**WHAT NEEDS TO BE DONE**
Examine the data line by line and report how many lines include the word "axios", with no additional output.

--- START ---

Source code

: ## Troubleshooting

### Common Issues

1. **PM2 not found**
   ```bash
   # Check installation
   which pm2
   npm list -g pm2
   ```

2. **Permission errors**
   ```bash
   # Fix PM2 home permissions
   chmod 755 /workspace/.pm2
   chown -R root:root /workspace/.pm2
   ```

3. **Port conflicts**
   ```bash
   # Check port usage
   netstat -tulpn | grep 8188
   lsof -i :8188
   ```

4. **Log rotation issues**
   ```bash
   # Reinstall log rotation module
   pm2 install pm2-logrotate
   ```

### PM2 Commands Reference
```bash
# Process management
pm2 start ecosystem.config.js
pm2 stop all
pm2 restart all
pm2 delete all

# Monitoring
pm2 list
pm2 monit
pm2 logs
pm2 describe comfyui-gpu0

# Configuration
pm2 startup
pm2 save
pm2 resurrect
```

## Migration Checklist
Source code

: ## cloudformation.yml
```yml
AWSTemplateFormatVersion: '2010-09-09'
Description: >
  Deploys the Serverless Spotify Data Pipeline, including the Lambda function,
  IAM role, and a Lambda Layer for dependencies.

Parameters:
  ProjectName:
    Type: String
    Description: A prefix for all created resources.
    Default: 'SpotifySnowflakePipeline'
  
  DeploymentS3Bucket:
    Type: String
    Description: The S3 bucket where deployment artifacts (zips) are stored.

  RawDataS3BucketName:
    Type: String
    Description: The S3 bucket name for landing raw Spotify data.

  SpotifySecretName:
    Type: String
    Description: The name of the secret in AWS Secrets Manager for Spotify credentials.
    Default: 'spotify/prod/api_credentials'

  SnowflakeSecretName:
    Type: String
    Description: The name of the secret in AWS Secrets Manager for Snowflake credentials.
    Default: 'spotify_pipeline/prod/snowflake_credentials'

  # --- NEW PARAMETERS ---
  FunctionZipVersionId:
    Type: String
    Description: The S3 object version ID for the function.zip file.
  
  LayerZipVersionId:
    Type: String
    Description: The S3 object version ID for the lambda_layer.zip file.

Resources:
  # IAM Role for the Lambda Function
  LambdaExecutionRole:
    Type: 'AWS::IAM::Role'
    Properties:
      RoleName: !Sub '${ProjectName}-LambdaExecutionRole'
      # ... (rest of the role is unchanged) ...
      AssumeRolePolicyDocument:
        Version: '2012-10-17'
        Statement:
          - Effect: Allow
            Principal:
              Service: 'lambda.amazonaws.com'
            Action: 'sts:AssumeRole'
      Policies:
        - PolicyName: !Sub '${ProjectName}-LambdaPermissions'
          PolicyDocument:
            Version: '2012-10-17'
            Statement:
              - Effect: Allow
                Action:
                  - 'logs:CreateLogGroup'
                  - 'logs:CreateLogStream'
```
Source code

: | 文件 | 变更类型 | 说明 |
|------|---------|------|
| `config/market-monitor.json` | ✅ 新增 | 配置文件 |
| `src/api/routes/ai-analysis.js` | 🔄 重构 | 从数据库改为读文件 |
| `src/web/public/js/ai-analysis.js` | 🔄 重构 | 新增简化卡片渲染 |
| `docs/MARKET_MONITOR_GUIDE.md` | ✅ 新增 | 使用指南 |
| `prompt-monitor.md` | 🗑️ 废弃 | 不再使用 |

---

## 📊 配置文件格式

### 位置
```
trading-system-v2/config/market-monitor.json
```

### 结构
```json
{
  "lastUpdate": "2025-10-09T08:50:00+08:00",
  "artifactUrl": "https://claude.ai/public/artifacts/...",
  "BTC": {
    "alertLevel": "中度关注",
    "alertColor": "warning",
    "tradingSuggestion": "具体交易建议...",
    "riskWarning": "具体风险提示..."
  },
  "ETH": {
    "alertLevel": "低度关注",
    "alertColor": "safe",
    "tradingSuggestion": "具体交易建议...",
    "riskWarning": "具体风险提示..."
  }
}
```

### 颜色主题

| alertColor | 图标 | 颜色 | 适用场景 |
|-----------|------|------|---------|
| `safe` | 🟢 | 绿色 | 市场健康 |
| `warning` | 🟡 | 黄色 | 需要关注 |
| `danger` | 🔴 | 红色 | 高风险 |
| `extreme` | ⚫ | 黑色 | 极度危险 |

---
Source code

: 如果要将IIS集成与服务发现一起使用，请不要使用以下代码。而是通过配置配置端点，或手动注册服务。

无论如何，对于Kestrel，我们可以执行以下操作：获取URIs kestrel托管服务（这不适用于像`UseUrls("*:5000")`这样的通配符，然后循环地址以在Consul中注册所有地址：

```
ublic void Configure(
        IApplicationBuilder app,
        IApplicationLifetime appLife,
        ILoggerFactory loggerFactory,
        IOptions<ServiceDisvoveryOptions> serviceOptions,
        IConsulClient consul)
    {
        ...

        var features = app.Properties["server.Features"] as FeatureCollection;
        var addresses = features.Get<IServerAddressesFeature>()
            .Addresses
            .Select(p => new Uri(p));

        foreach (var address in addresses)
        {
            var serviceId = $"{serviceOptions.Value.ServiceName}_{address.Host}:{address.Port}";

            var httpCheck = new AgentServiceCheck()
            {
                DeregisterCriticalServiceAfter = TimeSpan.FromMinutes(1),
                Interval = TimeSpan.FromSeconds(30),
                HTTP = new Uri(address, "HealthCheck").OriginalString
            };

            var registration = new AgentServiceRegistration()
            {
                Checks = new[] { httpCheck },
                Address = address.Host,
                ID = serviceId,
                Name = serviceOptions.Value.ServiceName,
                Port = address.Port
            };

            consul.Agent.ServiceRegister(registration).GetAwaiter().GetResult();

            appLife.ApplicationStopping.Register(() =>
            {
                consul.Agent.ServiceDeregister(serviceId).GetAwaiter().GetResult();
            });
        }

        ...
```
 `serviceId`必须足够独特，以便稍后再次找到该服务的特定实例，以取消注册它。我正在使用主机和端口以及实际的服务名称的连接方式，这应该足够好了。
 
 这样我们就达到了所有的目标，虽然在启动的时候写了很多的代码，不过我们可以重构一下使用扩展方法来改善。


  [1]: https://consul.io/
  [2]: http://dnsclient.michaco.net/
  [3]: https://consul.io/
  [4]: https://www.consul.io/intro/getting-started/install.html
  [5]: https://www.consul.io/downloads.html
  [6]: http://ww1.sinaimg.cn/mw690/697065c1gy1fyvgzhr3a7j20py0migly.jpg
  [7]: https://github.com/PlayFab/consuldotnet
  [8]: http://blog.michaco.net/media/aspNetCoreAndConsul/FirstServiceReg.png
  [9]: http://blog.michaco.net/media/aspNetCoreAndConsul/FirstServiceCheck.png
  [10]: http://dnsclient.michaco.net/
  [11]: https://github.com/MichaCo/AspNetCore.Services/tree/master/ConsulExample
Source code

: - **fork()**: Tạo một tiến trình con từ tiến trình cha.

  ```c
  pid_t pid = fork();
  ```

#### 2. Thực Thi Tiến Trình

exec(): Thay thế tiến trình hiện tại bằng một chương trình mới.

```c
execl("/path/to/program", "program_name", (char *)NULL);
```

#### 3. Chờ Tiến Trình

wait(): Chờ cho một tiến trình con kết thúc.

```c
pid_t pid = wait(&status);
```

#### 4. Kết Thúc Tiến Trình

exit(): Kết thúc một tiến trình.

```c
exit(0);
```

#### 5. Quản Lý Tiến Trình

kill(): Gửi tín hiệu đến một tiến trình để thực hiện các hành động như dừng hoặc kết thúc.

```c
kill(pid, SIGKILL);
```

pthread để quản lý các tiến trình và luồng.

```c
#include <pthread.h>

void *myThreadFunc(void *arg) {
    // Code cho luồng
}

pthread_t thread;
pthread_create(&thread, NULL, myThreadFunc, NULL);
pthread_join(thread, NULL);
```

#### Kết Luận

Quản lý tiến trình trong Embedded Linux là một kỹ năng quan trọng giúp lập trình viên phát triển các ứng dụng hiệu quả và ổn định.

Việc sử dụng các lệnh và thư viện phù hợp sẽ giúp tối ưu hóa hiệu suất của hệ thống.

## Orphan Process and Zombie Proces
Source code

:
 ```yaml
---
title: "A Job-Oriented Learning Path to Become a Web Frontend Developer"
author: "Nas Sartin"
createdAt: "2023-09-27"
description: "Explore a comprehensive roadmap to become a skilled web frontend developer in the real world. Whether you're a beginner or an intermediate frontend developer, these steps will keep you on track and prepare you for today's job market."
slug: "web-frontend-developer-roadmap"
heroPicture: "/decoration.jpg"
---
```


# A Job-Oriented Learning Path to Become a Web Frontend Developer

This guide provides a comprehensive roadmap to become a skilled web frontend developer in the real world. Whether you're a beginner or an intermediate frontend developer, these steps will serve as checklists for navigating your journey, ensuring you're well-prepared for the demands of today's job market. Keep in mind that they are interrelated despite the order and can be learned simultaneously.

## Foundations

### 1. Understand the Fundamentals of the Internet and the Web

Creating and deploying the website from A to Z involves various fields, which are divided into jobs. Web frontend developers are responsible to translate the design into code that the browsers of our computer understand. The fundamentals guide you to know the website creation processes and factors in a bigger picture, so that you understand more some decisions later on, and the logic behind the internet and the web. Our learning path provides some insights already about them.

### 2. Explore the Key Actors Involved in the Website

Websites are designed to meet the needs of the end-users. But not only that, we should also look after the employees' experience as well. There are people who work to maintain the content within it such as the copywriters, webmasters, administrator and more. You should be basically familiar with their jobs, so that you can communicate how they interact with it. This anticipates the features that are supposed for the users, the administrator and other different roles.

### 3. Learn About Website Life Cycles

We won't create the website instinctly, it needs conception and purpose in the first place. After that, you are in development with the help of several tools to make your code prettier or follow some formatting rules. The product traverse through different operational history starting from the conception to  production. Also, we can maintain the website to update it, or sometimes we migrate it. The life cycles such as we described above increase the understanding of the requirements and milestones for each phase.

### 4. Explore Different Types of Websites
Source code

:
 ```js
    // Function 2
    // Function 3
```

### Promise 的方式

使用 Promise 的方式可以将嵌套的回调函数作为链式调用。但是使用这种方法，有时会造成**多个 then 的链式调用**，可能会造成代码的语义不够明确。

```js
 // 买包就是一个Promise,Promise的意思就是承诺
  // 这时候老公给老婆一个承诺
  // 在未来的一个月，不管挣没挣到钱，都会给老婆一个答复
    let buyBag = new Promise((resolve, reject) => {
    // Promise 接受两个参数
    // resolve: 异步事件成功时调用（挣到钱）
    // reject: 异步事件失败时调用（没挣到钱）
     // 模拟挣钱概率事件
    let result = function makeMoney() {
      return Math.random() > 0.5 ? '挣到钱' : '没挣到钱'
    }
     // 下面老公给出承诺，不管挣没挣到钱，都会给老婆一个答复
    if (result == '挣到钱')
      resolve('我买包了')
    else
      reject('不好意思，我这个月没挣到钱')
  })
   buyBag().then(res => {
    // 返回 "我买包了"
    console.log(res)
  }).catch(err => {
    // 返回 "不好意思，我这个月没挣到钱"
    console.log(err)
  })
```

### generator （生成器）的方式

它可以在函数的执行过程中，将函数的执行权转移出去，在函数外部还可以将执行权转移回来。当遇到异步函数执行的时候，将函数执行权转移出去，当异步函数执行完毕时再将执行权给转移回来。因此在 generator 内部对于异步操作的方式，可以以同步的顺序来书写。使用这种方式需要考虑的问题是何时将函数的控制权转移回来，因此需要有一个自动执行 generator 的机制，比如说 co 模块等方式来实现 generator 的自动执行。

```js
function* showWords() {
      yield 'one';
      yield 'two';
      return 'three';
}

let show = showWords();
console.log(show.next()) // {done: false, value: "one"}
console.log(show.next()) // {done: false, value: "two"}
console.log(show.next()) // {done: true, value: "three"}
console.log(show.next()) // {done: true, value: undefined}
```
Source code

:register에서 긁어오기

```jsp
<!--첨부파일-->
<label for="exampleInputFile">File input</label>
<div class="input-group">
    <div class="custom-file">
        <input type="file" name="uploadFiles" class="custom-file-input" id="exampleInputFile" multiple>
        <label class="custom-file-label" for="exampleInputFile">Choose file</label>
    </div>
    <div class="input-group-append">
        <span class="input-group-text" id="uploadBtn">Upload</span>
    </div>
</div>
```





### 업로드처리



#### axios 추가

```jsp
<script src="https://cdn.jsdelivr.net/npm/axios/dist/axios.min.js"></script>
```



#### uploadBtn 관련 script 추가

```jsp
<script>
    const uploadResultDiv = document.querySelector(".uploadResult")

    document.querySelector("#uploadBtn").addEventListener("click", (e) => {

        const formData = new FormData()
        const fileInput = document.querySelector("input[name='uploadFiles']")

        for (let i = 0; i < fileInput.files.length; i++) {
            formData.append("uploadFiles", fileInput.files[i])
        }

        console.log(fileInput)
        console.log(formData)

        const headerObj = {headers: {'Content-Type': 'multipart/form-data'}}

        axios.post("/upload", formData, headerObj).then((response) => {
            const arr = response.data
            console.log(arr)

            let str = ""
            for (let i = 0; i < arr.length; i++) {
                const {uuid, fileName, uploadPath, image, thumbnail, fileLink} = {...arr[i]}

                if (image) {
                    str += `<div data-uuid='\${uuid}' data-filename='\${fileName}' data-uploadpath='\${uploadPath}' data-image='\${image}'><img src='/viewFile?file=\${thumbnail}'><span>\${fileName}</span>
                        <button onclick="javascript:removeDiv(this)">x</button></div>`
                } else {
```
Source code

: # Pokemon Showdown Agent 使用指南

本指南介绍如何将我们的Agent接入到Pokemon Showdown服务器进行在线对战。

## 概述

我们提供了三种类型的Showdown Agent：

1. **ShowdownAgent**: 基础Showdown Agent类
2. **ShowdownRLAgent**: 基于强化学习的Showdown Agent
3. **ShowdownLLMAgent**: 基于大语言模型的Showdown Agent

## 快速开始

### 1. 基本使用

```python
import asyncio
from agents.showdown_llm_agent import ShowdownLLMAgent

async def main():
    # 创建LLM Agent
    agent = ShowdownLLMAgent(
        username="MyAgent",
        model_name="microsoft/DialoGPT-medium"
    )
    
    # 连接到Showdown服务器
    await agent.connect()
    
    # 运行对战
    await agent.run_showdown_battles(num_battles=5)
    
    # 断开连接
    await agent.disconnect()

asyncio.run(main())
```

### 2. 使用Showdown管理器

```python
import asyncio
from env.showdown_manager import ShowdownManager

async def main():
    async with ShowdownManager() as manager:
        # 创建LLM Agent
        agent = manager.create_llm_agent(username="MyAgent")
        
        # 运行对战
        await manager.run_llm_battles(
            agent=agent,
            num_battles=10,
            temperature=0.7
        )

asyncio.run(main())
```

--- END ---

**FINISHED EXERCISE**
3